There is also the unpredictability factor when protests occur. After all, as I said, anger is the motivating factor of any protest. Emotions are high and some people can’t maintain that non-violent demeanor for long when amongst the emotional high of a mass protest. Additionally, some people never intend non-violence in the first place and use the excuse of a protest to indulge their inner anarchist. These sorts of people are often the catalyst for government overreaction via the police or military. Here I am reminded of my favorite quote from the 1968 Democratic Convention where Chicago’s Mayor Richard J. Daley told reporters that the Chicago police weren’t there to cause disorder, they were there to preserve disorder. Ah, the man was truly an ignoramus.
Now, being aware that these intense emotions lie just under the surface of a protest is a must for organizers of such things. To imagine that everyone will comport themselves as if observing civilized Marquis of Queensbury Rules is not a given. Furthermore, we can’t merely assume that mass non-violent protests will force government to make the policy shifts that the protesters desire. It didn’t work for the anti-war nuts over the last eight years, did it?

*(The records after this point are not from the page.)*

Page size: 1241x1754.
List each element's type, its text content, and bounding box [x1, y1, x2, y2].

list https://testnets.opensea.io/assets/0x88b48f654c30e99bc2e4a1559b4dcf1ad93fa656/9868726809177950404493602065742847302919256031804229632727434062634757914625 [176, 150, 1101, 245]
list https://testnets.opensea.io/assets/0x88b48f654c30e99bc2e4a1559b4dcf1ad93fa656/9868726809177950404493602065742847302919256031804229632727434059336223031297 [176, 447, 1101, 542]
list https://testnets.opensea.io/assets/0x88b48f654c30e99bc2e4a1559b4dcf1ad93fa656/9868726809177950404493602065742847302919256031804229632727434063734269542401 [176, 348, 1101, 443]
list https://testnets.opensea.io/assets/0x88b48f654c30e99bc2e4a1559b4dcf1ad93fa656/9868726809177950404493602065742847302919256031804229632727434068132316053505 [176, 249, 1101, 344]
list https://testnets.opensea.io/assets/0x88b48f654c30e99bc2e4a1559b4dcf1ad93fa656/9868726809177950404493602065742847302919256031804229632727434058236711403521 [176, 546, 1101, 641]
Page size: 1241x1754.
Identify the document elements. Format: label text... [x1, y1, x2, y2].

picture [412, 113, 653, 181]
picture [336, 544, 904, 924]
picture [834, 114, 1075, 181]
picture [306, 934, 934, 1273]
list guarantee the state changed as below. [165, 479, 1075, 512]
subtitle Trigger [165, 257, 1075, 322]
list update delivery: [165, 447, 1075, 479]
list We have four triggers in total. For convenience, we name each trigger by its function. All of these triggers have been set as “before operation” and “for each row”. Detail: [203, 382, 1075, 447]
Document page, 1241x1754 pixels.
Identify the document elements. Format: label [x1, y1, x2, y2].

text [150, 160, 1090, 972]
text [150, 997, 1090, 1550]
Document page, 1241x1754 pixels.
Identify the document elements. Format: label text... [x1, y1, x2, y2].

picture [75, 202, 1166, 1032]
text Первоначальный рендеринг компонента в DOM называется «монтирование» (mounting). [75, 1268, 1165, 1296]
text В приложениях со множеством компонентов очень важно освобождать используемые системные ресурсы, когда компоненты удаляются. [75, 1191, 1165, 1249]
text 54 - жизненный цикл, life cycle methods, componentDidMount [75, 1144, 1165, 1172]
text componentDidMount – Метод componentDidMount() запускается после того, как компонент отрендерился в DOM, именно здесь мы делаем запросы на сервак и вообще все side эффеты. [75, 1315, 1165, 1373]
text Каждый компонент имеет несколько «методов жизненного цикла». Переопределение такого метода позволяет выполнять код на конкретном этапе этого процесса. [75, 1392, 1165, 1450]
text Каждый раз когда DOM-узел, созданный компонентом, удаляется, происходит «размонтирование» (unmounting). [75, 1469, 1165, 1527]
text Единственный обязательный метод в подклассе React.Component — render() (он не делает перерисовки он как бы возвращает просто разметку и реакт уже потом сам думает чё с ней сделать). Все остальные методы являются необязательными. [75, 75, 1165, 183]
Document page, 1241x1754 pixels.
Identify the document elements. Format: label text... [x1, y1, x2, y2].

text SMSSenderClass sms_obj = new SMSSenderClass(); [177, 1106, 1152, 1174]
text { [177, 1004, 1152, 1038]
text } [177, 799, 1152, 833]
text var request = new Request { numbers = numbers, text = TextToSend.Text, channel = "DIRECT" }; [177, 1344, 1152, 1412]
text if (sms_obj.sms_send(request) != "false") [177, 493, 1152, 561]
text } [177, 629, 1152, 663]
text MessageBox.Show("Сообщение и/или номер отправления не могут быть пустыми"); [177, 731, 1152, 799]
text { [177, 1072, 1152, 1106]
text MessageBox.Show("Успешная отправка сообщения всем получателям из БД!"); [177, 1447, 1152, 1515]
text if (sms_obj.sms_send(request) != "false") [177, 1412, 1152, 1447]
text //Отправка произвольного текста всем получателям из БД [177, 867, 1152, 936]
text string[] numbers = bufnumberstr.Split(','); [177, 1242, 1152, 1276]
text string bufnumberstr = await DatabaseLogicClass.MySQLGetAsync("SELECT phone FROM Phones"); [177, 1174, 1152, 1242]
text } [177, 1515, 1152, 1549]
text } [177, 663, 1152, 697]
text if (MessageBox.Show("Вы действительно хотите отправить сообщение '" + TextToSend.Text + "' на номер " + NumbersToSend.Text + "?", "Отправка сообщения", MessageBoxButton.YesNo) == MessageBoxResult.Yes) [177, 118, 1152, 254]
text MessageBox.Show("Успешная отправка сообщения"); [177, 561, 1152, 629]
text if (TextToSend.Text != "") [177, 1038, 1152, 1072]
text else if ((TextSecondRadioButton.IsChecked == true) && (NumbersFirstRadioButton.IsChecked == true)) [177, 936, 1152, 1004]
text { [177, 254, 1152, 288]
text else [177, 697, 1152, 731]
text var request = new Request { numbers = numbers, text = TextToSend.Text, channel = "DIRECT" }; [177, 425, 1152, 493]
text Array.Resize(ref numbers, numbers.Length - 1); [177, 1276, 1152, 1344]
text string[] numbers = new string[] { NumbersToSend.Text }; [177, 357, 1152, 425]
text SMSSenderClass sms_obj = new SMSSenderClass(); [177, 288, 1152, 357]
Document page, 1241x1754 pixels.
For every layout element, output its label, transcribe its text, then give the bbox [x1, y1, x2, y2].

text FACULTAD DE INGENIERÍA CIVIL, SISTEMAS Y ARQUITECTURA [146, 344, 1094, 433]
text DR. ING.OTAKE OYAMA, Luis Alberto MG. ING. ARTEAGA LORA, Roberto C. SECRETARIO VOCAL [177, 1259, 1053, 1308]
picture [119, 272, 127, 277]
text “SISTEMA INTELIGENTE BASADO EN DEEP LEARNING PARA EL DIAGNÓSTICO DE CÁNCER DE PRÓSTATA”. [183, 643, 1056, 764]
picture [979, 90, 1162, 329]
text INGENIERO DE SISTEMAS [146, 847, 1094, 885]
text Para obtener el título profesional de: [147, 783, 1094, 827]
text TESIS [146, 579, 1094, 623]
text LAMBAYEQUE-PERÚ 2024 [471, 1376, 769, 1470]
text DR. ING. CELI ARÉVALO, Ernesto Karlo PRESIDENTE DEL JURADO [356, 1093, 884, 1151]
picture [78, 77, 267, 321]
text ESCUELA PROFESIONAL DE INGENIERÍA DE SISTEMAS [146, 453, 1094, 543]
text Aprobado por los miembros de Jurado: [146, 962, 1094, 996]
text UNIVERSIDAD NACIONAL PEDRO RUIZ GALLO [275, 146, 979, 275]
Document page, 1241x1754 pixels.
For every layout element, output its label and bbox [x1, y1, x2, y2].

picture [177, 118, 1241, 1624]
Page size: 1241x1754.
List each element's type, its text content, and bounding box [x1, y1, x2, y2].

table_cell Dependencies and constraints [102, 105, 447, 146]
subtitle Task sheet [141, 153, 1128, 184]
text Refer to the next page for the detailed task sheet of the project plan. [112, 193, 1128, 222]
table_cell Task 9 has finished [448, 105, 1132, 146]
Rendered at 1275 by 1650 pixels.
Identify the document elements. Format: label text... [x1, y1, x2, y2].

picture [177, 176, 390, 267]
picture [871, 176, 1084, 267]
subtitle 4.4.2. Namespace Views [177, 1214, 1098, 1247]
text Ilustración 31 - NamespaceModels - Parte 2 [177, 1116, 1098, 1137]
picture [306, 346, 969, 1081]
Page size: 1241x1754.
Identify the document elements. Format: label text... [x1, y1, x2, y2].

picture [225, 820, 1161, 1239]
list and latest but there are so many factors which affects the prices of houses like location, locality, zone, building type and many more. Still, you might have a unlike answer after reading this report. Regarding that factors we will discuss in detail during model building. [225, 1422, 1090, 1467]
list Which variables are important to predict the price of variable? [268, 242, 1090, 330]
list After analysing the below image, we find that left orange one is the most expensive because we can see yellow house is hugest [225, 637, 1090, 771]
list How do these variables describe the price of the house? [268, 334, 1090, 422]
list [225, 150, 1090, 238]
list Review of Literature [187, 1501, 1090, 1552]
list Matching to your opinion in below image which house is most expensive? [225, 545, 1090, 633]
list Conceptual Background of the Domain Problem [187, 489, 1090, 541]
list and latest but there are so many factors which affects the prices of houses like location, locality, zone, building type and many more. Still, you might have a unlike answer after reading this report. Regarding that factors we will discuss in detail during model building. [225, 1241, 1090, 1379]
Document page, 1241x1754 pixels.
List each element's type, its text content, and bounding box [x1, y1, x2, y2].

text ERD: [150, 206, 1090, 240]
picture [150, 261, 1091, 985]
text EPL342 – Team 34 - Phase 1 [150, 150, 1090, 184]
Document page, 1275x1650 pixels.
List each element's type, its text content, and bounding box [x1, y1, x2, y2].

And now we come back full circle. When is violence justified? Certainly we have seen by history that sometimes it is unavoidable even if not altogether desired. It is also a sometimes effective tool to effect change. Further it is something that our own countrymen have used effectively, indeed a tool with which we gave birth to the nation. Some of our most respected founders advocated violence, we must realize.
It may seem ominous, but violence is sometimes acceptable depending on the cause. Would you be prone to violence if you were a Chinese citizen protesting the evil Red government there? I would imagine most Americans would say violence would be acceptable in that case. Certainly every true American would agree that our founders’ violence against the oppressions of the English Crown was justified. But we are not now experiencing a similar oppression as that of Mad King George or the communist monsters of China.
So what about today? What about now? Of course, a dispassionate review of where we are today would tend to say that tax day violence is not justified in any way. But are future tax protests as off limits to violence if government does not heed the warnings delivered now? Even more to the point does a flat refusal to ever employ violence encourage recalcitrant government to ignore protests safely assuming that no real consequences for their actions will ever be imposed on them?
Of course we should avoid violence during these protests today. I am for sure not advocating a resort to violence. But if elections and the democratic process fail to impress government officials against their habits where does that leave future protests? Where does that leave the necessary policy changes?
These are subjects we all must carefully think about, historical lessons we must all drink in, all of it directing our actions now. It is the age-old question that should not be dismissed out of hand, questions that often come to bedevil protest movements. Government officials also must take heed before their arrogance leads us all down that road that we do not want to travel.